▸ Work instruction:
Go through the records and report each line in which the word "shown" occurs.

[Source records]
+ + + + + + +

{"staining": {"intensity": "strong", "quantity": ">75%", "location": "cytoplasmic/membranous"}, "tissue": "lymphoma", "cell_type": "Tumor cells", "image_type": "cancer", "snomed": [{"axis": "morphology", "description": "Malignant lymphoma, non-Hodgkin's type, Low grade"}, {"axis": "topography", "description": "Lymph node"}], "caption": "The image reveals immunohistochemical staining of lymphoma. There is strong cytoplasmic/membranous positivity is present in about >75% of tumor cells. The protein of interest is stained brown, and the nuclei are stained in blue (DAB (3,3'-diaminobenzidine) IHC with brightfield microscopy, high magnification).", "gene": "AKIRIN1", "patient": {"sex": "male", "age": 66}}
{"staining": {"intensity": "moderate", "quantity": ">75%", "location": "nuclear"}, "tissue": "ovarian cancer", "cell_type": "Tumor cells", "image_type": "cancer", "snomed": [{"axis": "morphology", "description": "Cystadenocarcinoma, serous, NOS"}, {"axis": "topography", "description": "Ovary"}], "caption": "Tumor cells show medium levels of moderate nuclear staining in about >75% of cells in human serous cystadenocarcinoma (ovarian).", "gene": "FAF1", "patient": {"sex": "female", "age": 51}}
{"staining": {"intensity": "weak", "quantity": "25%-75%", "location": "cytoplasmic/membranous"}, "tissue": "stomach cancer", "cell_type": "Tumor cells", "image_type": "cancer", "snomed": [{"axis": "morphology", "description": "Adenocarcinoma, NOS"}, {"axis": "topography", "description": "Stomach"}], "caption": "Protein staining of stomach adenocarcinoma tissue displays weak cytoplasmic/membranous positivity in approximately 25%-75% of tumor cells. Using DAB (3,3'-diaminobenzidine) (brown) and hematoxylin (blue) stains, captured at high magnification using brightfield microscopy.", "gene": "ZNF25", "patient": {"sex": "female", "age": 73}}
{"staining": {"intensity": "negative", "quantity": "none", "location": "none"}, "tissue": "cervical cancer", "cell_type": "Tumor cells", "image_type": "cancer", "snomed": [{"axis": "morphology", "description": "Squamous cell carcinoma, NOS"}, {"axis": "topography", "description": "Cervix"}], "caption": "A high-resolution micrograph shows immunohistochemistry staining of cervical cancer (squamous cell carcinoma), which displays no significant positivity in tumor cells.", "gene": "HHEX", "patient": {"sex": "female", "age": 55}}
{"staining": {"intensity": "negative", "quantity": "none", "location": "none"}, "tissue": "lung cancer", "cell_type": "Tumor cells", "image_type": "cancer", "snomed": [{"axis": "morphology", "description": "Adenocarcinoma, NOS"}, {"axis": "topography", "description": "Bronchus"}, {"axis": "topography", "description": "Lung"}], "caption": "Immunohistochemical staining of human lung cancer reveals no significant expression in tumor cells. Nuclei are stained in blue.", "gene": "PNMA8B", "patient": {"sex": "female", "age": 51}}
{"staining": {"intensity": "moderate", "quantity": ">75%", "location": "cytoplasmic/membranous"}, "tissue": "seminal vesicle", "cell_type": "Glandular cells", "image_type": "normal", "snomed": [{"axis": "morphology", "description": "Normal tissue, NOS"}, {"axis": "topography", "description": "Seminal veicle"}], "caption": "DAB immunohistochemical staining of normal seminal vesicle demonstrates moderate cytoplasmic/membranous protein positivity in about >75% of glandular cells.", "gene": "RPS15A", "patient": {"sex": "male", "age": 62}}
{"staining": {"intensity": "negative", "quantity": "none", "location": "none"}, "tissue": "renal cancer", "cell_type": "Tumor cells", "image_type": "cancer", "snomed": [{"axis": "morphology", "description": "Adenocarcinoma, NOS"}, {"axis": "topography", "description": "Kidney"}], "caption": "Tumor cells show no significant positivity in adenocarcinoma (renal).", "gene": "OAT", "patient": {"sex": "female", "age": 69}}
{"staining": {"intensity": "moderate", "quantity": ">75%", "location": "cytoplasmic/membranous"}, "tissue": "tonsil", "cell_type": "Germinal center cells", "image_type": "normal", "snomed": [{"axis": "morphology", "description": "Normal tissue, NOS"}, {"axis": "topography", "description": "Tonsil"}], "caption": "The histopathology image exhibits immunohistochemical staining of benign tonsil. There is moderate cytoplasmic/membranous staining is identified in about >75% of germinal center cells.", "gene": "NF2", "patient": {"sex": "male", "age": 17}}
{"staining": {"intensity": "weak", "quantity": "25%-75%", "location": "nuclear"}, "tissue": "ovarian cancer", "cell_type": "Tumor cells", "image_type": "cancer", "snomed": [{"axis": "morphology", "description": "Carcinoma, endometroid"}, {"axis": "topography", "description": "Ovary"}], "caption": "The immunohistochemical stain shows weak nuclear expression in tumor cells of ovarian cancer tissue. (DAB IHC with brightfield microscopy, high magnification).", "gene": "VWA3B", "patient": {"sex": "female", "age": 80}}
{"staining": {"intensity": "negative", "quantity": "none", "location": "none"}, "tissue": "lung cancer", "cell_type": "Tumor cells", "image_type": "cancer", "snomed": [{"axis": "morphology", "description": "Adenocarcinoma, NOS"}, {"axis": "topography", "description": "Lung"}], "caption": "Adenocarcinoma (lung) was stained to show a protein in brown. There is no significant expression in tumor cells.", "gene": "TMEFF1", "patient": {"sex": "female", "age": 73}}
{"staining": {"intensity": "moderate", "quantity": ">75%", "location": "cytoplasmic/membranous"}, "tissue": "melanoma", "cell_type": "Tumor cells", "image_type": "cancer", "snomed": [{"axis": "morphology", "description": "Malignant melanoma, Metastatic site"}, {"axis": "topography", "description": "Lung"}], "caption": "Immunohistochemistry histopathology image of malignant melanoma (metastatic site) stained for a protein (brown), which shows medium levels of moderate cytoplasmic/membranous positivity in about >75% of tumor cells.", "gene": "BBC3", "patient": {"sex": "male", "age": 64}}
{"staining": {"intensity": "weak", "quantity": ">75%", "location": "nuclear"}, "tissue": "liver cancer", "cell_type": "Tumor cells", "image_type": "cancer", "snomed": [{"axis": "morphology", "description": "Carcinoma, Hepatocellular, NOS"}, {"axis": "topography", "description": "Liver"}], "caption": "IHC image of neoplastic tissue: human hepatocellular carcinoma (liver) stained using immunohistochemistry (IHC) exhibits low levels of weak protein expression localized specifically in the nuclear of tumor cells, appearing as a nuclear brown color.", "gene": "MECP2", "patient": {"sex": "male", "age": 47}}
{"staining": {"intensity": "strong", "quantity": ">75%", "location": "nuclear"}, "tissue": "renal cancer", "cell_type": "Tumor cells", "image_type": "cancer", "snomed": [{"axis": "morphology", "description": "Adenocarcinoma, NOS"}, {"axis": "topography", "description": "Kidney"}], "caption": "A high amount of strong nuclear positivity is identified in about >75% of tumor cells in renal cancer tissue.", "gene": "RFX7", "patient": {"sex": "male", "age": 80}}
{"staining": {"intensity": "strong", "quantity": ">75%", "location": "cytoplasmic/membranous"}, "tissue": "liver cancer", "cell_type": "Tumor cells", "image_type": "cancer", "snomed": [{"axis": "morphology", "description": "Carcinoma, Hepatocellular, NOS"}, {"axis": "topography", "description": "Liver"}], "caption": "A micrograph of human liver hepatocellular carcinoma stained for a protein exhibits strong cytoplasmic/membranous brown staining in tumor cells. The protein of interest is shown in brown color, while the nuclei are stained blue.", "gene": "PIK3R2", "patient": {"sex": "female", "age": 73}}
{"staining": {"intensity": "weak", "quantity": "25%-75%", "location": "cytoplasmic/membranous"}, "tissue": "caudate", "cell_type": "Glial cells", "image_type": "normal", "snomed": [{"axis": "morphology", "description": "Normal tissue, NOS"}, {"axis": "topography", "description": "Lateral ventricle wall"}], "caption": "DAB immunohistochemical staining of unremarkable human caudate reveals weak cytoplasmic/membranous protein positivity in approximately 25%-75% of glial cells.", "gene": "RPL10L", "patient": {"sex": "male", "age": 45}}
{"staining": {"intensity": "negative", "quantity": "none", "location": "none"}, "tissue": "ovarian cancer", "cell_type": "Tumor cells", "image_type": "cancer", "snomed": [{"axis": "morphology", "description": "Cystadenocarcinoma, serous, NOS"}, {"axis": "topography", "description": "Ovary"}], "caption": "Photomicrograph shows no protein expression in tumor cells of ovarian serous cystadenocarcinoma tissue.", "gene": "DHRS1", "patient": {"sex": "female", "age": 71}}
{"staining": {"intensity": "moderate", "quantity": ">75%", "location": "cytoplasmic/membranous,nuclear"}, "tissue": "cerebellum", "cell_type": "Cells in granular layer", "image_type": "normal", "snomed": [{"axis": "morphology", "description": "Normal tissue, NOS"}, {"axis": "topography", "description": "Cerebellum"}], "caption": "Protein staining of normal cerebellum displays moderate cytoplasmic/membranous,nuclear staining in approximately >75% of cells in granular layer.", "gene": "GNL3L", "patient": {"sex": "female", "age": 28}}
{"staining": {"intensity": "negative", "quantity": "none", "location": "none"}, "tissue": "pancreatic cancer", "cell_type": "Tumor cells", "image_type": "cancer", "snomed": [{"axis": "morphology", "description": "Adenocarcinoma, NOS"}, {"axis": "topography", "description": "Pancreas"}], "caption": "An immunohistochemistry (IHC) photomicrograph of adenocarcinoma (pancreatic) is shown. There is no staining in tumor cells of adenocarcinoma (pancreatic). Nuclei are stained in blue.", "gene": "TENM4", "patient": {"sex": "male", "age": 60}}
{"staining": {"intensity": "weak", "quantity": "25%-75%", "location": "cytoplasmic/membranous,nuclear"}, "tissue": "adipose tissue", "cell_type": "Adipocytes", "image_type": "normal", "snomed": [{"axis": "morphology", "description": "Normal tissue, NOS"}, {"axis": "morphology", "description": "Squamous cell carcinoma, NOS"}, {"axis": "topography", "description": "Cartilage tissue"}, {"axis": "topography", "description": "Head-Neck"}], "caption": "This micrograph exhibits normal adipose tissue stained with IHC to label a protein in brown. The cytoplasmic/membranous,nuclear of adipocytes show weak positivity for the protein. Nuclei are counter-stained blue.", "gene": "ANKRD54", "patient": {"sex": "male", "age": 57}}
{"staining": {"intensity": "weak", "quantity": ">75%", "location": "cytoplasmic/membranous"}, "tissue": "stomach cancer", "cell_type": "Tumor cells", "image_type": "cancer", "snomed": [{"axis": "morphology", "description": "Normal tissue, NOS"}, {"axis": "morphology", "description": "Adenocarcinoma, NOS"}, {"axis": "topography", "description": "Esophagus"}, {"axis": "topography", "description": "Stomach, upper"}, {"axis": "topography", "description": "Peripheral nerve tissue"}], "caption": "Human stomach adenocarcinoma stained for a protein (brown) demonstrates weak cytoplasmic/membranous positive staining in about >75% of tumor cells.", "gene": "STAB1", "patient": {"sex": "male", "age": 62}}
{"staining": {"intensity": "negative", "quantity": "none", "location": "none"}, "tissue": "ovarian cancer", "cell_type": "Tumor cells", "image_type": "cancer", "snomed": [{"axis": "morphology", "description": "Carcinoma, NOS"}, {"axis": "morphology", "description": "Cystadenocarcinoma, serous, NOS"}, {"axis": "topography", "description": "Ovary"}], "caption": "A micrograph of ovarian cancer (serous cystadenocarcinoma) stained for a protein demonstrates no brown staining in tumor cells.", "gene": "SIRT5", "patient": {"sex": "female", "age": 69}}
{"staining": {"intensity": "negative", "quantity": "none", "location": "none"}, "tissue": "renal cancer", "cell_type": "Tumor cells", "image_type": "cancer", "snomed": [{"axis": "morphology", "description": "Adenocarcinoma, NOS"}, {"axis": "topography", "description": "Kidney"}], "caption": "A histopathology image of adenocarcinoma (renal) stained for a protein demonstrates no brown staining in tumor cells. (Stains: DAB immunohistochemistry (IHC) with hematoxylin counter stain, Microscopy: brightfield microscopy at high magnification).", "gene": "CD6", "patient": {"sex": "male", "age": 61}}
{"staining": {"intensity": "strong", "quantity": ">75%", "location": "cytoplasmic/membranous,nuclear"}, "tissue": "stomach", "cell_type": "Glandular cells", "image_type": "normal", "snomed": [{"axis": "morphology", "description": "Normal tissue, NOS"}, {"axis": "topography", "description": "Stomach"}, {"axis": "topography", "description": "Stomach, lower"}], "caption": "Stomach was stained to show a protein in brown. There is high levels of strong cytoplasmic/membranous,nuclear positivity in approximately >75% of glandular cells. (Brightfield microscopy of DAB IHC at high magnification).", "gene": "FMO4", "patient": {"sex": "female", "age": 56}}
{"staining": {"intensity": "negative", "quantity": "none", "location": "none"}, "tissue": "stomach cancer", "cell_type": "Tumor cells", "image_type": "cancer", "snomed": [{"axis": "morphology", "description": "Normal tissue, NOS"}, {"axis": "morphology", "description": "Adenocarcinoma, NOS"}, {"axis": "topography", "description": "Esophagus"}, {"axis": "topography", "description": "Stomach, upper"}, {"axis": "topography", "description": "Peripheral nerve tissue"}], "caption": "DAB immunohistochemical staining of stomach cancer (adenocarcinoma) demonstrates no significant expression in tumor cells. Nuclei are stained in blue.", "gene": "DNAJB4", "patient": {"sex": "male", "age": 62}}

+ + + + + + +

▸ Solution to the exercise:
{"staining": {"intensity": "strong", "quantity": ">75%", "location": "cytoplasmic/membranous"}, "tissue": "liver cancer", "cell_type": "Tumor cells", "image_type": "cancer", "snomed": [{"axis": "morphology", "description": "Carcinoma, Hepatocellular, NOS"}, {"axis": "topography", "description": "Liver"}], "caption": "A micrograph of human liver hepatocellular carcinoma stained for a protein exhibits strong cytoplasmic/membranous brown staining in tumor cells. The protein of interest is shown in brown color, while the nuclei are stained blue.", "gene": "PIK3R2", "patient": {"sex": "female", "age": 73}}
{"staining": {"intensity": "negative", "quantity": "none", "location": "none"}, "tissue": "pancreatic cancer", "cell_type": "Tumor cells", "image_type": "cancer", "snomed": [{"axis": "morphology", "description": "Adenocarcinoma, NOS"}, {"axis": "topography", "description": "Pancreas"}], "caption": "An immunohistochemistry (IHC) photomicrograph of adenocarcinoma (pancreatic) is shown. There is no staining in tumor cells of adenocarcinoma (pancreatic). Nuclei are stained in blue.", "gene": "TENM4", "patient": {"sex": "male", "age": 60}}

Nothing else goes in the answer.